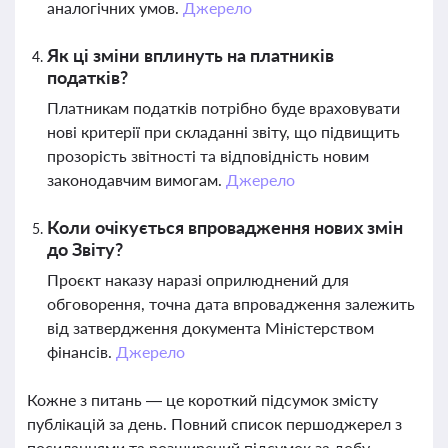
аналогічних умов.
Джерело
Як ці зміни вплинуть на платників
податків?
Платникам податків потрібно буде враховувати
нові критерії при складанні звіту, що підвищить
прозорість звітності та відповідність новим
законодавчим вимогам.
Джерело
Коли очікується впровадження нових змін
до Звіту?
Проєкт наказу наразі оприлюднений для
обговорення, точна дата впровадження залежить
від затвердження документа Міністерством
фінансів.
Джерело
Кожне з питань — це короткий підсумок змісту
публікацій за день. Повний список першоджерел з
посиланнями та розширений підсумок за добу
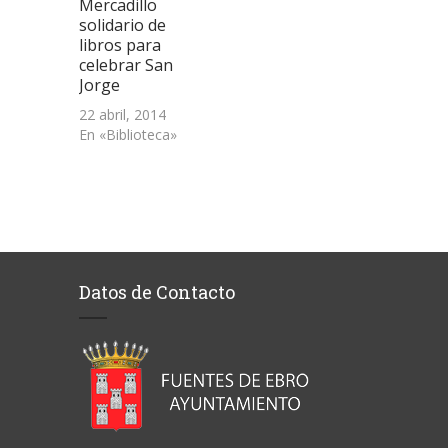
Mercadillo
solidario de
libros para
celebrar San
Jorge
22 abril, 2014
En «Biblioteca»
Datos de Contacto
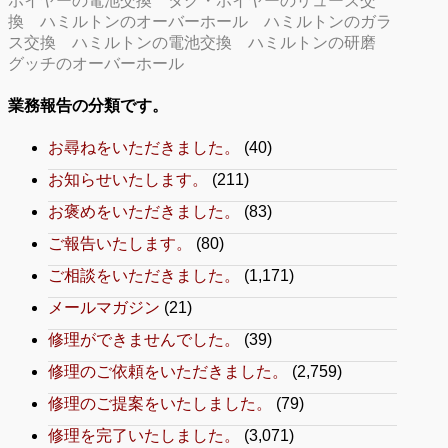
ホイヤーの電池交換
タグ・ホイヤーのリューズ交
換
ハミルトンのオーバーホール
ハミルトンのガラ
ス交換
ハミルトンの電池交換
ハミルトンの研磨
グッチのオーバーホール
業務報告の分類です。
お尋ねをいただきました。
(40)
お知らせいたします。
(211)
お褒めをいただきました。
(83)
ご報告いたします。
(80)
ご相談をいただきました。
(1,171)
メールマガジン
(21)
修理ができませんでした。
(39)
修理のご依頼をいただきました。
(2,759)
修理のご提案をいたしました。
(79)
修理を完了いたしました。
(3,071)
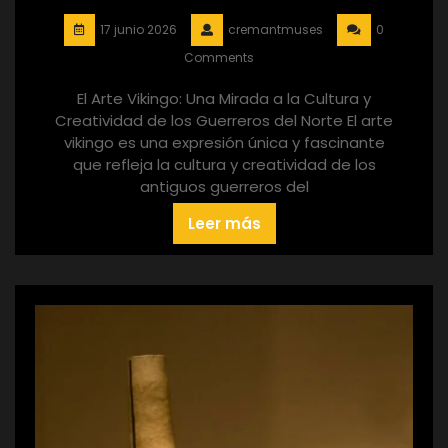
17 junio 2026
cremantmuses
0
Comments
El Arte Vikingo: Una Mirada a la Cultura y
Creatividad de los Guerreros del Norte El arte
vikingo es una expresión única y fascinante
que refleja la cultura y creatividad de los
antiguos guerreros del
Leer más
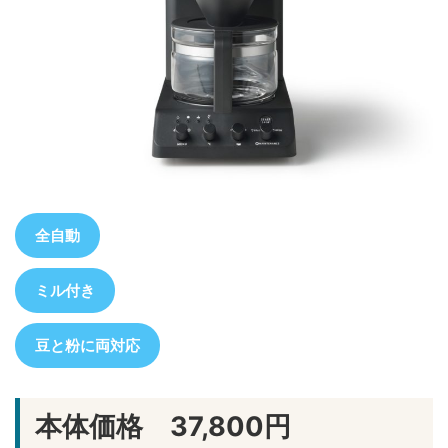
全自動
ミル付き
豆と粉に両対応
本体価格 37,800円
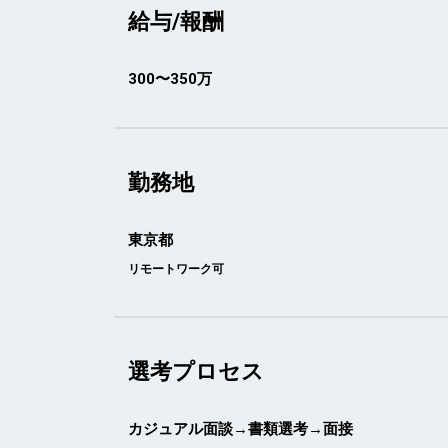
給与/報酬
300〜350万
勤務地
東京都
リモートワーク可
選考プロセス
カジュアル面談→書類選考→面接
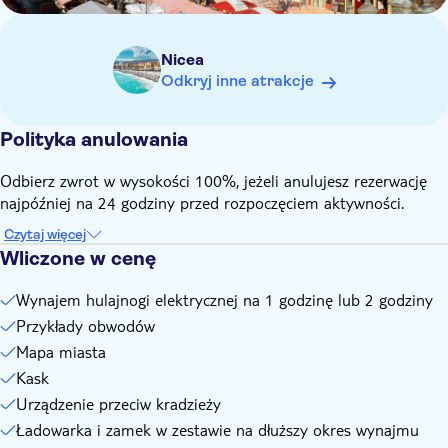
na miejscu należy wpłacić kaucję kartą kredytową lub
gotówką (200 € za hulajnogę) oraz dokument tożsamości
Nicea
jeden uczestnik na jedną hulajnogę elektryczną. Maksymalna
Odkryj inne atrakcje
waga to 118 kg (260 funtów)
Polityka anulowania
Odbierz zwrot w wysokości 100%, jeżeli anulujesz rezerwację
najpóźniej na 24 godziny przed rozpoczęciem aktywności.
Czytaj więcej
Wliczone w cenę
Wynajem hulajnogi elektrycznej na 1 godzinę lub 2 godziny
Przykłady obwodów
Mapa miasta
Kask
Urządzenie przeciw kradzieży
Ładowarka i zamek w zestawie na dłuższy okres wynajmu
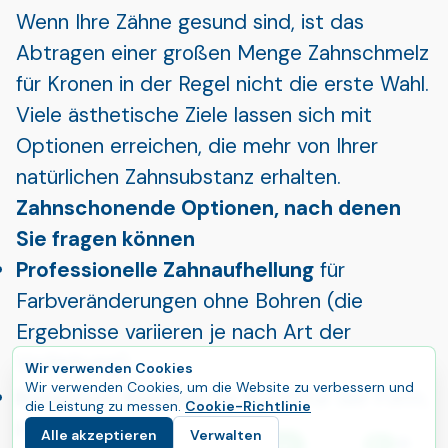
Wenn Ihre Zähne gesund sind, ist das
Abtragen einer großen Menge Zahnschmelz
für Kronen in der Regel nicht die erste Wahl.
Viele ästhetische Ziele lassen sich mit
Optionen erreichen, die mehr von Ihrer
natürlichen Zahnsubstanz erhalten.
Zahnschonende Optionen, nach denen
Sie fragen können
Professionelle Zahnaufhellung
für
Farbveränderungen ohne Bohren (die
Ergebnisse variieren je nach Art der
Verfärbung).
Wir verwenden Cookies
Wir verwenden Cookies, um die Website zu verbessern und
Komposit-Bonding
zur Korrektur der Form,
die Leistung zu messen.
Cookie-Richtlinie
kleiner Lücken oder leichter
Alle akzeptieren
Verwalten
E
Starten Sie Ihre Reise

****************

YOUR GOAL
Please set down only the lines from the first line of the records above through the line that has "Polityka anulowania", exactly, and not the pictures.

TASK SOLUTION
аналогічних умов.
Джерело
Як ці зміни вплинуть на платників
податків?
Платникам податків потрібно буде враховувати
нові критерії при складанні звіту, що підвищить
прозорість звітності та відповідність новим
законодавчим вимогам.
Джерело
Коли очікується впровадження нових змін
до Звіту?
Проєкт наказу наразі оприлюднений для
обговорення, точна дата впровадження залежить
від затвердження документа Міністерством
фінансів.
Джерело
Кожне з питань — це короткий підсумок змісту
публікацій за день. Повний список першоджерел з
посиланнями та розширений підсумок за добу
Mercadillo
solidario de
libros para
celebrar San
Jorge
22 abril, 2014
En «Biblioteca»
Datos de Contacto
ホイヤーの電池交換
タグ・ホイヤーのリューズ交
換
ハミルトンのオーバーホール
ハミルトンのガラ
ス交換
ハミルトンの電池交換
ハミルトンの研磨
グッチのオーバーホール
業務報告の分類です。
お尋ねをいただきました。
(40)
お知らせいたします。
(211)
お褒めをいただきました。
(83)
ご報告いたします。
(80)
ご相談をいただきました。
(1,171)
メールマガジン
(21)
修理ができませんでした。
(39)
修理のご依頼をいただきました。
(2,759)
修理のご提案をいたしました。
(79)
修理を完了いたしました。
(3,071)
17 junio 2026
cremantmuses
0
Comments
El Arte Vikingo: Una Mirada a la Cultura y
Creatividad de los Guerreros del Norte El arte
vikingo es una expresión única y fascinante
que refleja la cultura y creatividad de los
antiguos guerreros del
Leer más
全自動
ミル付き
豆と粉に両対応
本体価格 37,800円
給与/報酬
300〜350万
勤務地
東京都
リモートワーク可
選考プロセス
カジュアル面談→書類選考→面接
na miejscu należy wpłacić kaucję kartą kredytową lub
gotówką (200 € za hulajnogę) oraz dokument tożsamości
Nicea
jeden uczestnik na jedną hulajnogę elektryczną. Maksymalna
Odkryj inne atrakcje
waga to 118 kg (260 funtów)
Polityka anulowania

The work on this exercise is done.